** Opening DATASET EXCERPTS block **

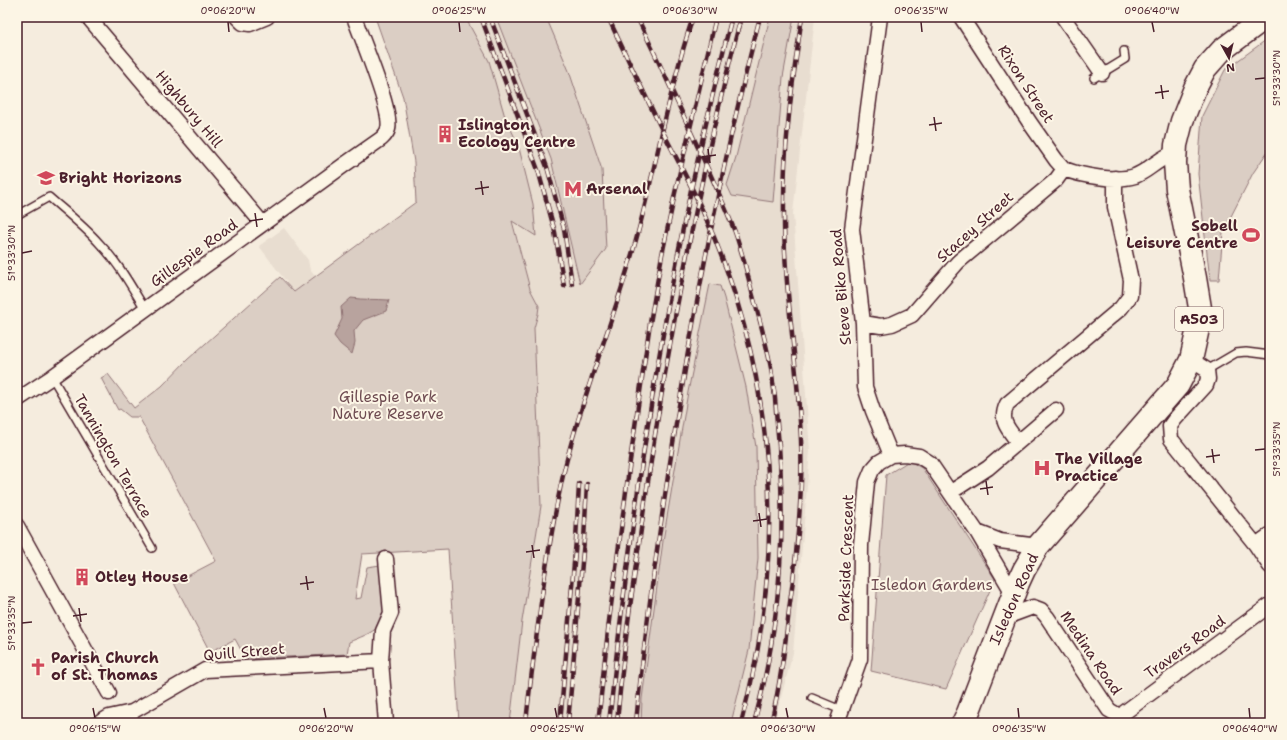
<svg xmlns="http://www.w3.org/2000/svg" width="1287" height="740" font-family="'Shantell Sans',sans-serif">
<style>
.built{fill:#e8ddd0}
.green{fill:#dbcec4;stroke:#927678}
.water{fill:#b8a39e;stroke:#8c6e70}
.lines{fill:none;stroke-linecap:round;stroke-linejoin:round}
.lane-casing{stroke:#4a1f2b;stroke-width:10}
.street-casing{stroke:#4a1f2b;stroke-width:17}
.highway-casing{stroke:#4a1f2b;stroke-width:25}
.lane{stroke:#fcf5e5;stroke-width:7}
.street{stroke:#fcf5e5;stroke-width:14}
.highway{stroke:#fcf5e5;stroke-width:22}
.rail-casing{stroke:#4a1f2b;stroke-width:4.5}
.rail{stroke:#fcf5e5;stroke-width:3;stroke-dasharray:9;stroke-linecap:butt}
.ticks{fill:none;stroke:#4a1f2b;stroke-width:1.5}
.labels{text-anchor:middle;stroke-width:4;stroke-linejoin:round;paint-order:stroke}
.shield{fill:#fcf5e5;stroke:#7f5f63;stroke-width:1}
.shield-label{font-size:14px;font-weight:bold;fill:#4a1f2b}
.street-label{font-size:15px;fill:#4a1f2b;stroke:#fcf5e5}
.poi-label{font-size:15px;font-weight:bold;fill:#4a1f2b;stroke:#fcf5e5;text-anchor:start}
.park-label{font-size:15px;fill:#6e4b51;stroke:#fcf5e5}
.neatline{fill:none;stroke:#4a1f2b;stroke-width:1.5}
.ticks-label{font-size:10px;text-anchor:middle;fill:#4a1f2b}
</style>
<rect width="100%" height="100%" fill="#f5ecde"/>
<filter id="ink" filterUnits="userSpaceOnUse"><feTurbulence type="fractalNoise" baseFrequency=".025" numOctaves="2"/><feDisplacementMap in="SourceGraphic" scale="8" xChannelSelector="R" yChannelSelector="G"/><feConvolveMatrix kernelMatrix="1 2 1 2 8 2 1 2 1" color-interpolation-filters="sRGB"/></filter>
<g filter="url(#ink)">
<path class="built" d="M456,17h359l-22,196 17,238 -17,202 -19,70h-264l12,-102 19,-115 -7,-178 4,-14 1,-8 -9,-17 -29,-115z
M284,228l24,32 2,10 5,6 -21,16 -35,-46z"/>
<path class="green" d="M375,17h90l24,44 16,56 13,27 15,60 3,32 -24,-15 18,68 9,17 -1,8 -4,14 7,178 -19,115 -12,102h-51l-11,-174 -86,5 -7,45 6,-1 6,-31 13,-2c1,14 8,51 -1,61 -8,8 -21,12 -30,16l-2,12 -101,5 -11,-20 -25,13 -36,-69 42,-22 -77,-144h-9l-10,-8 -2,1 -17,-32 7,-4 26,34 28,-22 25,-26 93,-83 14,15 122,-90 -2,-40 -11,-65z
M496,17h50l23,54 33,99 4,79 -26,35 -29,-125z
M770,17h24l-11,60 -10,125 -41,-6 -5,-11 9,-28z
M1270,37v111l-17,25 -30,59 -4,48h-9l-12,-106 4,-58 23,-46z
M710,284l10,2 4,12 22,89 10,60 2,111 -9,92 -18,73h-90l1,-24 21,-158 25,-149z
M909,461l13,7 73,111 -49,110 -75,-18 15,-196z"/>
<path class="water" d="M351,298c13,2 25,1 38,2l-3,11 -23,9 -9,11 1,12 -3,11 -12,-10 -6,-8 8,-17 -1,-12z"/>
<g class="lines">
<g class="lane-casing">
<path id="lane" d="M1094,78l31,-19 -1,-8
M17,215l32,-18c17,15 35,29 50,46 19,19 32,43 46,66
M1207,370l29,-17 10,-1 24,3
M52,377l100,171
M812,698l29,12"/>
</g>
<g class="street-casing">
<path id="street" d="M88,17l175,207
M237,17l6,6 7,1 17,-7
M880,17l-28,212 11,94 2,64 8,24 18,44
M961,17l69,106 26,37 8,9
M1063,17l39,56
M863,323l18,3 11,-2 20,-9 46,-53 98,-82 8,-11c18,7 52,13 71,7 10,-4 16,-10 24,-15 5,-4 11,-6 16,-9
M1191,360l16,10 1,9 -2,6 -31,34 -5,7 1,13 85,106 14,21
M17,400l35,-23 292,-212 37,-26c3,-3 6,-5 7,-10 5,-17 -27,-92 -34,-112
M1018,442c-10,-13 -19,-21 -11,-38l114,-96 9,-12 1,-16 -16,-73v-29
M951,492l37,-24 68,-58
M17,526l92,167
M977,532l23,9 38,5
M1256,545l14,-10
M386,559l5,54 -8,18 -2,30 5,62
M1006,617l27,-10 8,3 6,7 62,93 12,7
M1121,717l4,-5 145,-107
M99,723l10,-6 23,-5 73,-42 176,-9
M837,723l23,-64 1,-114 6,-63 5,-12 7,-8 12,-7 14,-1 14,2 11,7 47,69 37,63"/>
</g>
<g class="highway-casing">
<path id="highway" d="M963,723l5,-10 50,-130 6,-13 14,-24 140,-161 13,-25 6,-27 3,-25 -5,-30 -18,-89 -2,-26 1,-18 6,-24 13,-33 10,-19 17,-19 44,-33"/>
</g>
<use href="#lane" class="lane"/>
<use href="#street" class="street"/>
<use href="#highway" class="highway"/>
<g class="rail-casing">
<path id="rail" d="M481,17l57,153 17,62 9,54
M490,17l57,150 17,62 8,55
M608,17c18,39 37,78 56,117 14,27 28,53 40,80 73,162 84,338 37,509
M637,17c20,41 39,82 58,124 14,30 28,60 40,91 7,20 12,40 17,60 7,25 14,50 19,76 3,18 5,36 6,55 10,100 4,202 -23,300
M526,723c5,-50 12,-99 19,-149 6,-38 12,-77 22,-115 19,-74 49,-145 69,-219 20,-74 33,-150 57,-223
M560,723l16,-183 3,-56
M568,723l16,-183 3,-56
M598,723l11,-102 21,-160 20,-138 12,-68 13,-62 41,-176
M609,723c19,-181 45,-360 83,-538 13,-56 25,-112 40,-168
M617,723c5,-60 13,-119 22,-179 24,-177 57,-354 102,-527
M636,723c8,-85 20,-169 33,-254 23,-152 52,-303 91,-452
M771,723c9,-37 14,-75 18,-113 8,-56 14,-114 12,-170 -3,-75 -17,-149 -17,-224 -1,-67 8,-133 18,-199"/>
</g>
<use href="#rail" class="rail"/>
</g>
</g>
<path class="ticks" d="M228,22l1,10M459,22l1,10M690,22l1,10M921,22l1,10M1152,22l2,10M1255,79l10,-1M1161,85l2,14M1155,93l14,-2M934,117l2,14M929,125l13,-2M708,149l2,14M702,157l14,-2M481,181l2,14M475,189l14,-2M255,213l2,14M249,221l14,-2M22,253l10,-2M1212,449l2,14M1255,450l10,-1M1206,457l14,-2M986,481l2,14M980,489l13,-2M759,513l2,14M753,521l14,-2M532,545l2,13M526,552l14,-2M306,576l2,14M300,584l14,-2M79,608l2,14M73,616l14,-2M22,623l10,-1M93,708l2,10M324,708l2,10M555,708l2,10M786,708l2,10M1018,708l1,10M1249,708l1,10"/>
<defs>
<g id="building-bare" transform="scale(1.38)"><path d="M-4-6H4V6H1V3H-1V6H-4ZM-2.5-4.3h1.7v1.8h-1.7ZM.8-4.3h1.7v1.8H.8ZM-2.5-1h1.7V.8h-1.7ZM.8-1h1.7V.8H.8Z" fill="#d1495b" stroke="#fcf5e5" stroke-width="2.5" paint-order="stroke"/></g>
<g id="school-bare" transform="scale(1.38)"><path d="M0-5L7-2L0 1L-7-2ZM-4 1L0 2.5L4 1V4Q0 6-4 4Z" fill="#d1495b" stroke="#fcf5e5" stroke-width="2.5" paint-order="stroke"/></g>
<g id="metro-bare" transform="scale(1.38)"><path d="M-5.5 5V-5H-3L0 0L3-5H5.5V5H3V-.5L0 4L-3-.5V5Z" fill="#d1495b" stroke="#fcf5e5" stroke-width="2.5" paint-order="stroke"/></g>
<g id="stadium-bare" transform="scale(1.38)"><path d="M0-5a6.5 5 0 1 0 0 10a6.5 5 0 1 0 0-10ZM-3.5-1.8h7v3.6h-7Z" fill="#d1495b" stroke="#fcf5e5" stroke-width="2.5" paint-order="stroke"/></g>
<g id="hospital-bare" transform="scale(1.38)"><path d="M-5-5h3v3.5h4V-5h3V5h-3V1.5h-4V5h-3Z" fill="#d1495b" stroke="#fcf5e5" stroke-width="2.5" paint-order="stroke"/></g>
<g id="church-bare" transform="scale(1.38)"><path d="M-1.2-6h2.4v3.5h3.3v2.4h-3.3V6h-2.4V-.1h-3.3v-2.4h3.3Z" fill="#d1495b" stroke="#fcf5e5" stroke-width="2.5" paint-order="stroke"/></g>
</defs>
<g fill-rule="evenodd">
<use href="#building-bare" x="445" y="134"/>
<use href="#school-bare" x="46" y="178"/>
<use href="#metro-bare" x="573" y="189"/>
<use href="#stadium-bare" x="1251" y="235"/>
<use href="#hospital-bare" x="1042" y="468"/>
<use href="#building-bare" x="82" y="577"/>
<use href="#church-bare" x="38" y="667"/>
</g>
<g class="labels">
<rect class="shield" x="1175" y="307" width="48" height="24" rx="3"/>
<g class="shield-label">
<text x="1199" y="324">A503</text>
</g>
<g class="street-label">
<text transform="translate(1026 84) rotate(57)" y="5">Rixon Street</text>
<text transform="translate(189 109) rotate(50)" y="5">Highbury Hill</text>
<text transform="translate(975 227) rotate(-42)" y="5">Stacey Street</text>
<text transform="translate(194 253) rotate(-36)" y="5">Gillespie Road</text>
<text transform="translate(841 287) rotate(-95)" y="5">Steve Biko Road</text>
<text transform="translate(113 456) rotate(60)" y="5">Tannington Terrace</text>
<text transform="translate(846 558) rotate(-88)" y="5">Parkside Crescent</text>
<text transform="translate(1014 599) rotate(-66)" y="5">Isledon Road</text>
<text transform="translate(1185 647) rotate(-36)" y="5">Travers Road</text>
<text transform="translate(244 652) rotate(-5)" y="5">Quill Street</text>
<text transform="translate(1091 653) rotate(56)" y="5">Medina Road</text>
</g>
<g class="poi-label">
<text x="458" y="130">Islington<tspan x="458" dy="17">Ecology Centre</tspan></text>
<text x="59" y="183">Bright Horizons</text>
<text x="586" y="194">Arsenal</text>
<text x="1238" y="231" text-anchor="end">Sobell<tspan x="1238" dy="17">Leisure Centre</tspan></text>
<text x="1055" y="464">The Village<tspan x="1055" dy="17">Practice</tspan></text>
<text x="95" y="582">Otley House</text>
<text x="51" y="663">Parish Church<tspan x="51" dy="17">of St. Thomas</tspan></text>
</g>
<g class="park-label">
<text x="388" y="402">Gillespie Park<tspan x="388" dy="17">Nature Reserve</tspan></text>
<text x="932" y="590">Isledon Gardens</text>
</g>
</g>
<rect width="1287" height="740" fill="none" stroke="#fcf5e5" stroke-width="44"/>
<g transform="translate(1229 58) rotate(172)" stroke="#fcf5e5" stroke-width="3" paint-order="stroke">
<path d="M0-3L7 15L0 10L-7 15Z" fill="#4a1f2b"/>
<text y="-6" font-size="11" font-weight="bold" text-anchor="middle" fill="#4a1f2b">N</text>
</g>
<rect x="22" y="22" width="1243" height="696" class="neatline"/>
<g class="ticks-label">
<text x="228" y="14">0°06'20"W</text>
<text x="459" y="14">0°06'25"W</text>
<text x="690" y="14">0°06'30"W</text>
<text x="921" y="14">0°06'35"W</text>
<text x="1152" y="14">0°06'40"W</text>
<text transform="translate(1276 78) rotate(-90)" y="4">51°33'30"N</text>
<text transform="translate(11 253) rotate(-90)" y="4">51°33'30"N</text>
<text transform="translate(1276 449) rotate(-90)" y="4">51°33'35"N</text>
<text transform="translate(11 623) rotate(-90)" y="4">51°33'35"N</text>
<text x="95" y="732">0°06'15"W</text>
<text x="326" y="732">0°06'20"W</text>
<text x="557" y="732">0°06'25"W</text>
<text x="788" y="732">0°06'30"W</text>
<text x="1019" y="732">0°06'35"W</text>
<text x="1250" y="732">0°06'40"W</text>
</g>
</svg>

** Closing DATASET EXCERPTS block **

__INSTRUCTIONS TO FOLLOW__:
Copy each line holding the word "filter" from the listing above.

__EXERCISE OUTPUT__:
<filter id="ink" filterUnits="userSpaceOnUse"><feTurbulence type="fractalNoise" baseFrequency=".025" numOctaves="2"/><feDisplacementMap in="SourceGraphic" scale="8" xChannelSelector="R" yChannelSelector="G"/><feConvolveMatrix kernelMatrix="1 2 1 2 8 2 1 2 1" color-interpolation-filters="sRGB"/></filter>
<g filter="url(#ink)">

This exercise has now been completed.